**BRIEF 1**.
Please output, unchanged, the lines of the records from the line that contains "purple line: rotated" through the end of the records, including both ends. Leave the pictures out of your answer.

**PASSAGE SHOWN**.
╔══

It's really a neat trick and it does work great. I learned it from some of the ol timers round here.


----------



## jader (Feb 22, 2011)

Awesome tip, thanks Bryan!.


----------



## User Name (Feb 11, 2011)

shannensmall said:


> If you ever accidentally over dry a single portion of baccy like this again. Best thing to do is to go ahead and pack it in the pipe. Then put your mouth over the bowl and blow through the pipe. The moisture from your lungs will rehydrate that portion in 2 seconds flat. :smoke2:


I learned that trick from my buddy.

He likes to mix things with his tobacco, and by tobacco, I mean black and milds.


----------



## Contrabass Bry (May 3, 2010)

...and by "things" you mean :w

ha! Brass Monkey wrappers, FTW!

/back to topic


----------



## jader (Feb 22, 2011)

jader said:


> Awesome tip, thanks Bryan!.


I should have said Shannen here, I apologize.

No updates today, as last night was Shamrock day so it was to the pub directly after work, and the smoke I had on the way home would have got me :ban: in here for smoking those horrible gunky aromatics...But dang I like the flavor.


----------



## Contrabass Bry (May 3, 2010)

Smoke what you like, like what you smoke. That's the only rule!

But try as many as you can. You never know what's gonna rock your world. (Hrmm, that sounds suspiciously like my maxim regarding women...)


----------



## owaindav (Mar 7, 2010)

*Re: Benningtons #24*



jader said:


> Last night i did not have time to dry out the Dans Blue note, so I decided to try out another tobacco that I had received from my only true pipe store around:
> 
> Benningtons No. 24, Baffra - Kentucky White Burley is gently hand-blended with a richer Georgian cube cut burley, then lightly laced with Cyprus Latakia and St. James Perique. Topped off with 100% pure Old Belt Virginia, this mixture is a pleasant change for both English and Aromatic pipe
> 
> ...


First off, just finally getting read through this thread. Very cool! I've enjoyed it.

Second, on the Benningtons, I've never tried this one but with all those burleys and no virginia, I'll be it was a pretty strong nic hit as well. Latakia can be a fickle friend at times. Have to treat her right to get the best from her. The perique may have been the cause of some of the harshness as well. If there's a lot of it, you can really get peppery.

╚══

**BRIEF 2**.
Return the part of the pipe tobacco thread that begins at the words "No updates today, as" and stops after "maxim regarding women...)", copied without any change.

**ROWS**.
╔══

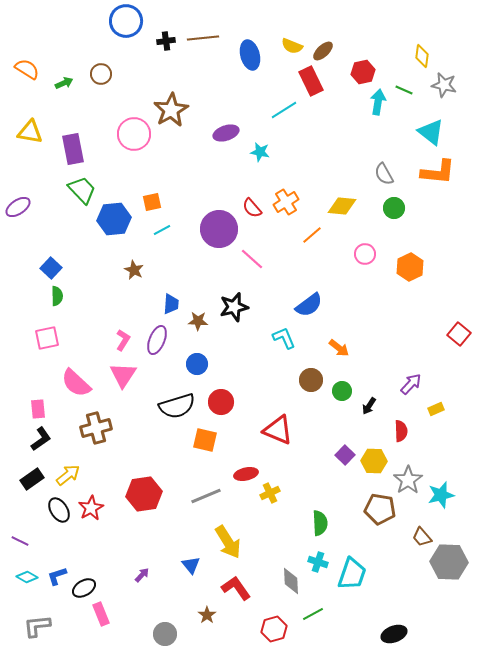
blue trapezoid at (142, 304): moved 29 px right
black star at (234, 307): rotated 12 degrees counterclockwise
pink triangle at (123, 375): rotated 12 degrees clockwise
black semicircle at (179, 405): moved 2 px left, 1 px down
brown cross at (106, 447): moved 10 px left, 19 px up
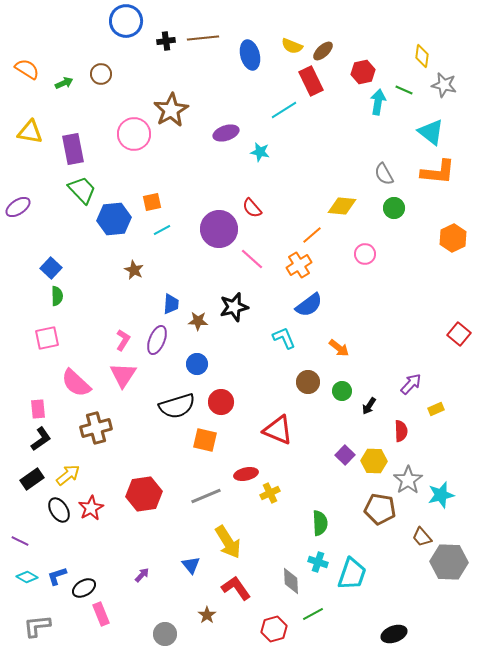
orange cross at (286, 202): moved 13 px right, 63 px down
orange hexagon at (410, 267): moved 43 px right, 29 px up
brown circle at (311, 380): moved 3 px left, 2 px down
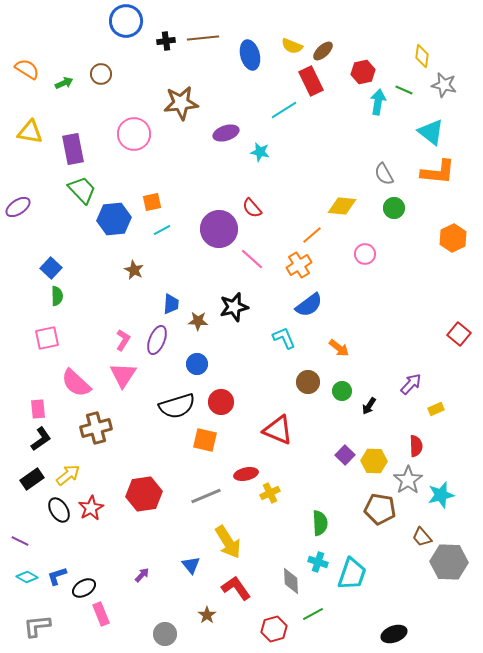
brown star at (171, 110): moved 10 px right, 7 px up; rotated 24 degrees clockwise
red semicircle at (401, 431): moved 15 px right, 15 px down
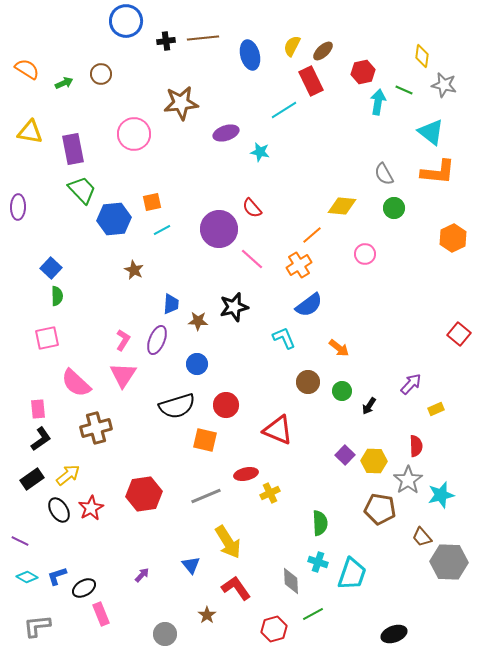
yellow semicircle at (292, 46): rotated 95 degrees clockwise
purple ellipse at (18, 207): rotated 55 degrees counterclockwise
red circle at (221, 402): moved 5 px right, 3 px down
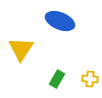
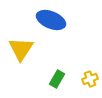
blue ellipse: moved 9 px left, 1 px up
yellow cross: rotated 28 degrees counterclockwise
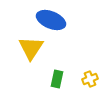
yellow triangle: moved 10 px right, 1 px up
green rectangle: rotated 18 degrees counterclockwise
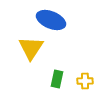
yellow cross: moved 5 px left, 2 px down; rotated 21 degrees clockwise
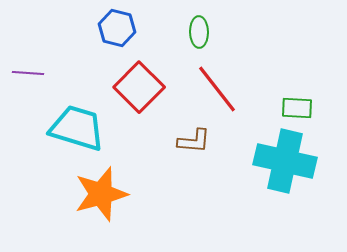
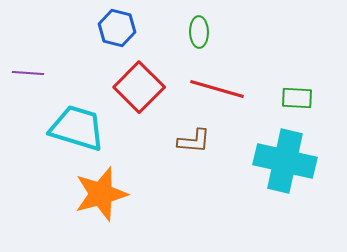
red line: rotated 36 degrees counterclockwise
green rectangle: moved 10 px up
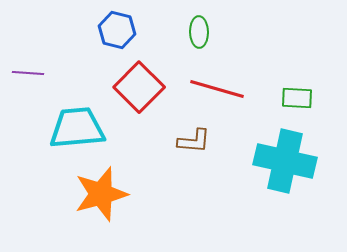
blue hexagon: moved 2 px down
cyan trapezoid: rotated 22 degrees counterclockwise
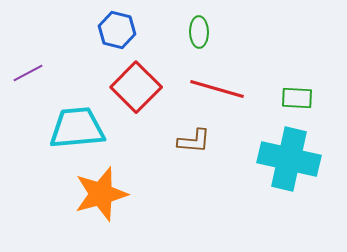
purple line: rotated 32 degrees counterclockwise
red square: moved 3 px left
cyan cross: moved 4 px right, 2 px up
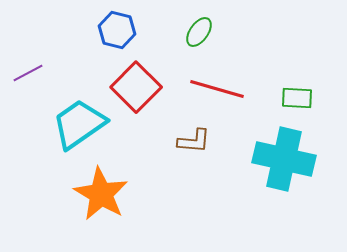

╚══

**EXERCISE RESULT 1**.
purple line: rotated 32 degrees counterclockwise
red square: moved 3 px left
cyan cross: moved 4 px right, 2 px up

**EXERCISE RESULT 2**.
No updates today, as last night was Shamrock day so it was to the pub directly after work, and the smoke I had on the way home would have got me :ban: in here for smoking those horrible gunky aromatics...But dang I like the flavor.


----------



## Contrabass Bry (May 3, 2010)

Smoke what you like, like what you smoke. That's the only rule!

But try as many as you can. You never know what's gonna rock your world. (Hrmm, that sounds suspiciously like my maxim regarding women...)